Noi finanziamo i nostri progetti quasi esclusivamente con donazioni di privati: cooperiamo con Ong locali, spesso di istituzioni religiose, che impiegano al 90% personale locale. Abbiamo a Torino un’unica persona assunta tutti gli altri sono volontari. Abbiamo progetti in Tanzania (costruzione di un centro di accoglienza per bambini di strada), in Camerun (un centro servizi per giovani), in Colombia (per gli indios Paechas), finanziati dalla Conferenza Episcopale Italiana), in Burkina Faso, il più grosso, per un importo di 750mila euro per opere che vanno da pozzi per l’acqua a sistemi di irrigazione, un liceo agrario, banche dei cereali un dispensario medico… I nostri partner sono le Chiese locali che, penso ad esempio alle Conferenze dei vescovi di Camerun, Congo, Repubblica Centrafricana, sono spesso le uniche voci che denunciano corruzione e chiedono democrazia e aiutano il popolo con dispensari medici, scuole, promuovono cooperative agricole che si oppongono alla vendita indiscriminata di terre a grandi aziende cinesi, coreane, giapponesi, che impongono un nuovo colonialismo. Insomma sono partner credibili e affidabili e noi aiutiamo questi progetti condivisi con le popolazioni locali non calati dall’alto. Un difetto della cooperazione statale italiana è limitarsi a finanziare mega progetti, in pochi Paesi, grandi dighe, deviazioni di corsi dei fiumi che se da un lato producono grandi opere dall’altro provocano lo spostamento di popolazioni agricole a cui viene sottratta la terra.

Che fare allora?
Prima voglio dire che cosa non fare: non alimentare paure.
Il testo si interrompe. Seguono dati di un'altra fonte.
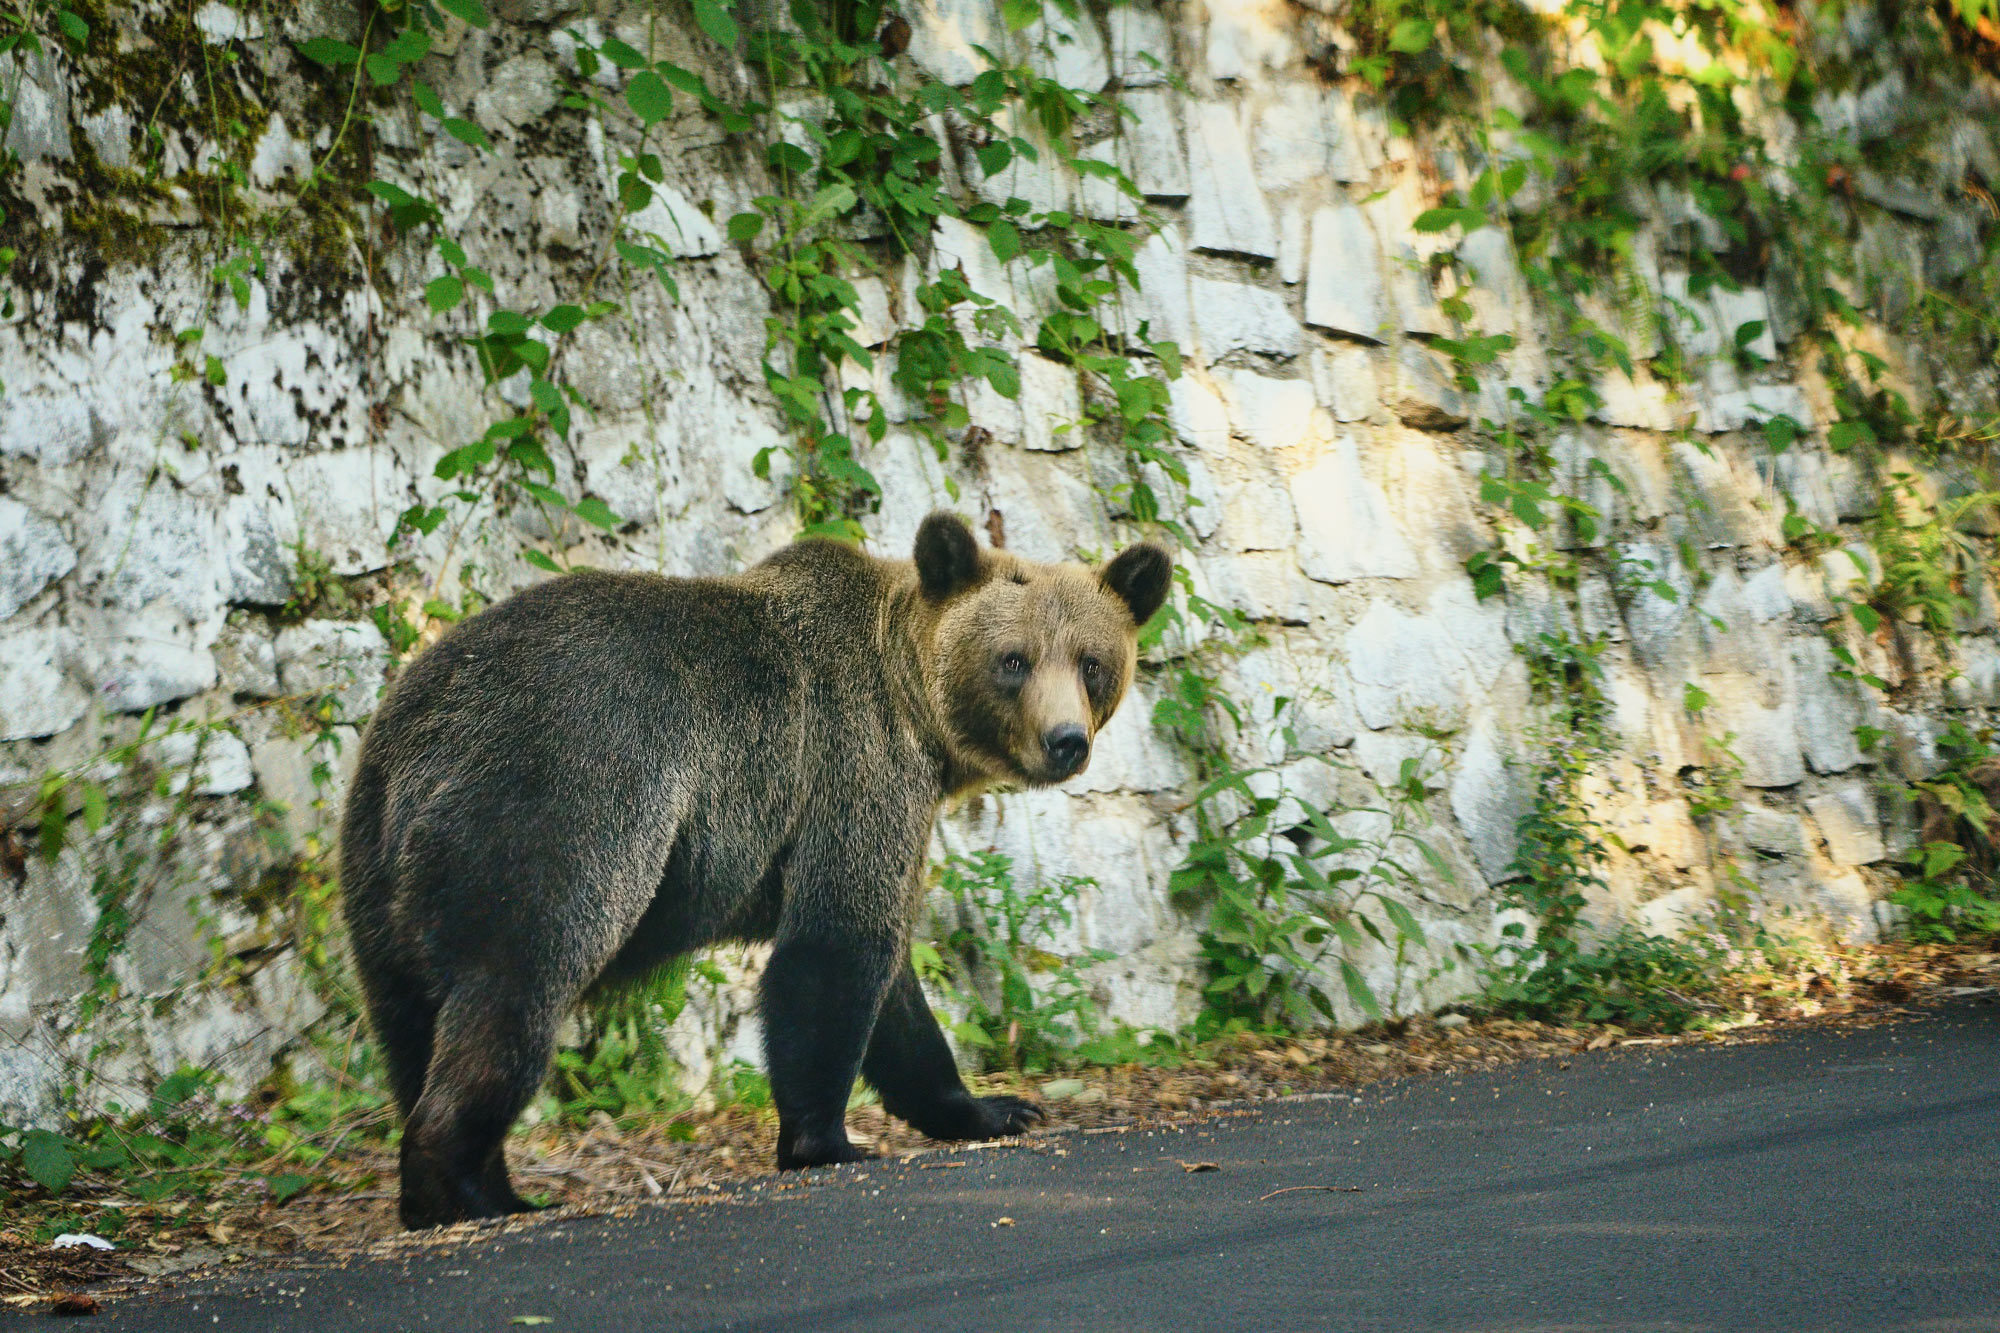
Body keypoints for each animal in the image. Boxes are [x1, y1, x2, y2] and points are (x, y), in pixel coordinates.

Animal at [336, 508, 1168, 1224]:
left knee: (410, 1016)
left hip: (377, 864)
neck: (917, 716)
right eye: (1013, 660)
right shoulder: (850, 765)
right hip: (559, 793)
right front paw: (827, 1140)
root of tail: (421, 729)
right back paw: (479, 1191)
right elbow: (837, 948)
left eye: (1093, 662)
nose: (1066, 740)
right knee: (515, 982)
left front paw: (992, 1107)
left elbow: (894, 986)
A chi dice che siamo invasi che cosa rispondi?
Dico che è una sciocchezza, ma che comunque chi ha fame non viene fermato dagli eserciti ma dallo sviluppo. E poi dico che bisogna andare a vedere, conoscere le situazioni, non parlare a vanvera, non scavalcare le popolazioni povere nel prendere iniziative. Alle nostre multinazionali energetiche o agroalimentari si può chiedere di agire equamente in quei Paesi (alcune già lo fanno).
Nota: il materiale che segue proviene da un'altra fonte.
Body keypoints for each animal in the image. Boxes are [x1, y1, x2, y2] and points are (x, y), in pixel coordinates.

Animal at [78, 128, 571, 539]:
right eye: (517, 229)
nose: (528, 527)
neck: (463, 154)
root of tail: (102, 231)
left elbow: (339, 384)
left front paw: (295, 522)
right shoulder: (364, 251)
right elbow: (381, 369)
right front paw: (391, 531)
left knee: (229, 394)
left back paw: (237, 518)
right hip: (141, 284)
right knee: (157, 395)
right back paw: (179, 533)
Bisogna aiutare le aggregazioni di giovani e di donne, che sono le più pronte a reagire contro le ingiustizie. Bisogna che l’Europa esiga il rispetto dei diritti umani nei Pesi dove si impegna, controlli che fine fanno le risorse che si inviano. L’Europa ritrovi i suoi valori costitutivi, che erano anche spirituali e che ispirano umanità e giustizia. Infine lasciatemi dire una cosa da credente: mi pare che la morte di Dio provochi, prima o poi, anche la morte del prossimo.